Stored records
★ ★ ★ ★ ★ ★ ★

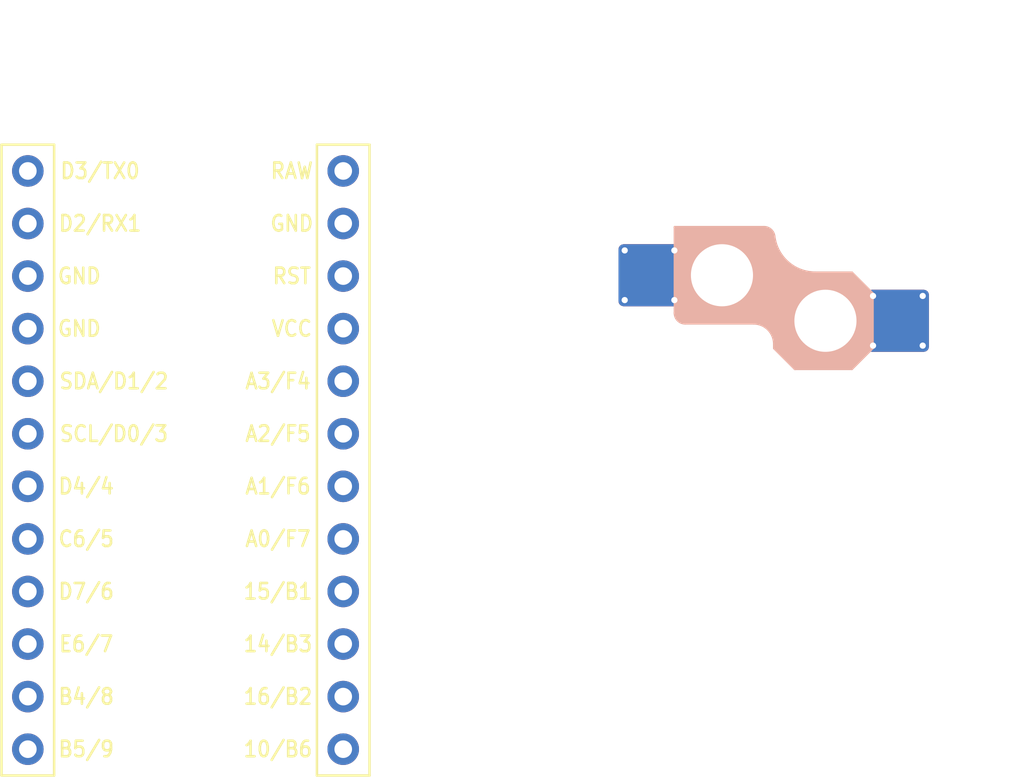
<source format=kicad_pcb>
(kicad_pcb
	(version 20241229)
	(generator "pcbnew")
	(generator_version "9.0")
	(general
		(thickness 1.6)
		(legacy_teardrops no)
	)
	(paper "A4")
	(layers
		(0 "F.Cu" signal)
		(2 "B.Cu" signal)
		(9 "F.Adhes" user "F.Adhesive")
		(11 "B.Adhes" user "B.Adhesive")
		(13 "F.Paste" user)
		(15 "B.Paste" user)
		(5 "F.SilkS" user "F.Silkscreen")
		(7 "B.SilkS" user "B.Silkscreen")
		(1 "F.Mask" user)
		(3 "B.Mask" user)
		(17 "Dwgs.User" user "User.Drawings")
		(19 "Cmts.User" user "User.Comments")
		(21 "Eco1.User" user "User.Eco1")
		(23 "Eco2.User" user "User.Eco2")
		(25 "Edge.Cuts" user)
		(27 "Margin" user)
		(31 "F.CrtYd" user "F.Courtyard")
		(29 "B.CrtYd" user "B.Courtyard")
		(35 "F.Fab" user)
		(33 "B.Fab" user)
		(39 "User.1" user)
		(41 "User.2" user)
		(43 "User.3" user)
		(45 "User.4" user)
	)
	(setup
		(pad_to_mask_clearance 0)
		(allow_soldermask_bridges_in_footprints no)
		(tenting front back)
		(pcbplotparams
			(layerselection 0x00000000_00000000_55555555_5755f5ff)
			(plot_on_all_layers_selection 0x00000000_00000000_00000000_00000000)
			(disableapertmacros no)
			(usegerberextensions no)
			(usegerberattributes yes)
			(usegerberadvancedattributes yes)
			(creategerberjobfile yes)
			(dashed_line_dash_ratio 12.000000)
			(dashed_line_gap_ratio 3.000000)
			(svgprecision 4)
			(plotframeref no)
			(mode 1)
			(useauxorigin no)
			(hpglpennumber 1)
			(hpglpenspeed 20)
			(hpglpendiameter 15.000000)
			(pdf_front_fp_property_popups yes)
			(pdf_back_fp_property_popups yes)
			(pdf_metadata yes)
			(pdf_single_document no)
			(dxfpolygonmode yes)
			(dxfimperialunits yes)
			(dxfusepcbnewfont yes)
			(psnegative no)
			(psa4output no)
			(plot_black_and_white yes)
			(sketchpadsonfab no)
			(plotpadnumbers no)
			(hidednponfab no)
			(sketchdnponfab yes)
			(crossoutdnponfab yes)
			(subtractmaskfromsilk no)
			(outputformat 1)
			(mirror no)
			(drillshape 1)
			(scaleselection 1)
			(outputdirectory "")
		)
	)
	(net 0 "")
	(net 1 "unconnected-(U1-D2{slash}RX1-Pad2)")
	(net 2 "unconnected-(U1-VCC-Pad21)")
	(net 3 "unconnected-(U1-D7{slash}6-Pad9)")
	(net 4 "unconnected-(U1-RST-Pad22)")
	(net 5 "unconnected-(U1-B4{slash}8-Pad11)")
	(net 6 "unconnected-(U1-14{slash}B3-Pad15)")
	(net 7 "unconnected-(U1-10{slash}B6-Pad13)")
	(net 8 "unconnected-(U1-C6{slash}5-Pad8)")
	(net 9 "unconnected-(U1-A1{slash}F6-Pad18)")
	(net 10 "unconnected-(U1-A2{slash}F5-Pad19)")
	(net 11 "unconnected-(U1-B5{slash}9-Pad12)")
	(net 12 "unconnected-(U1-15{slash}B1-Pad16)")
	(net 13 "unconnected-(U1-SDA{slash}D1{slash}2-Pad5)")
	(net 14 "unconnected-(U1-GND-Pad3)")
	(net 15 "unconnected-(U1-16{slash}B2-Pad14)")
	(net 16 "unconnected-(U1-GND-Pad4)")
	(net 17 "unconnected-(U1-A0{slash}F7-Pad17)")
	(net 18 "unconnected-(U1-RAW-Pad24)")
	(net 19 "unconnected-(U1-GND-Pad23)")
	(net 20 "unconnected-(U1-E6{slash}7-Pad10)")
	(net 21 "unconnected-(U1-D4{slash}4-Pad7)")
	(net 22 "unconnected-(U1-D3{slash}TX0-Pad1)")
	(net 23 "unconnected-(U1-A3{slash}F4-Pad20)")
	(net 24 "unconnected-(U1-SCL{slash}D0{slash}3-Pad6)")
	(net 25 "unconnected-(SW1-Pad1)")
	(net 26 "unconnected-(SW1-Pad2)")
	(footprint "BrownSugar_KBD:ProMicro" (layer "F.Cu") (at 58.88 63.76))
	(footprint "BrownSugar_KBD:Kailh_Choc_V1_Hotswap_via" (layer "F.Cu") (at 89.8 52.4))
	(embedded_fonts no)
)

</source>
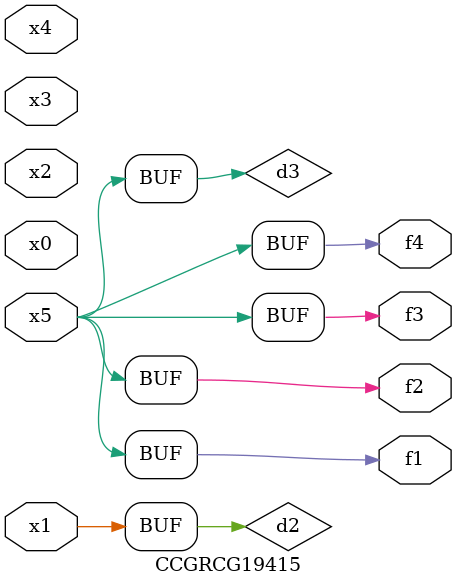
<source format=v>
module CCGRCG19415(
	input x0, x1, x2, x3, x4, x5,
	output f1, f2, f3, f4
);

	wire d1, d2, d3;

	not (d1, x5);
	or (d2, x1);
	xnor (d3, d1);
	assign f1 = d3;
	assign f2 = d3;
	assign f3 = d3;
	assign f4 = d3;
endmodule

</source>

★ ★ ★ ★ ★ ★ ★

**EXERCISE REQUIREMENTS**
Return precisely the lines of the records, starting with the line that holds "not (d1, x5);" and ending with the last one.

**YOUR SOLUTION**
	not (d1, x5);
	or (d2, x1);
	xnor (d3, d1);
	assign f1 = d3;
	assign f2 = d3;
	assign f3 = d3;
	assign f4 = d3;
endmodule

</source>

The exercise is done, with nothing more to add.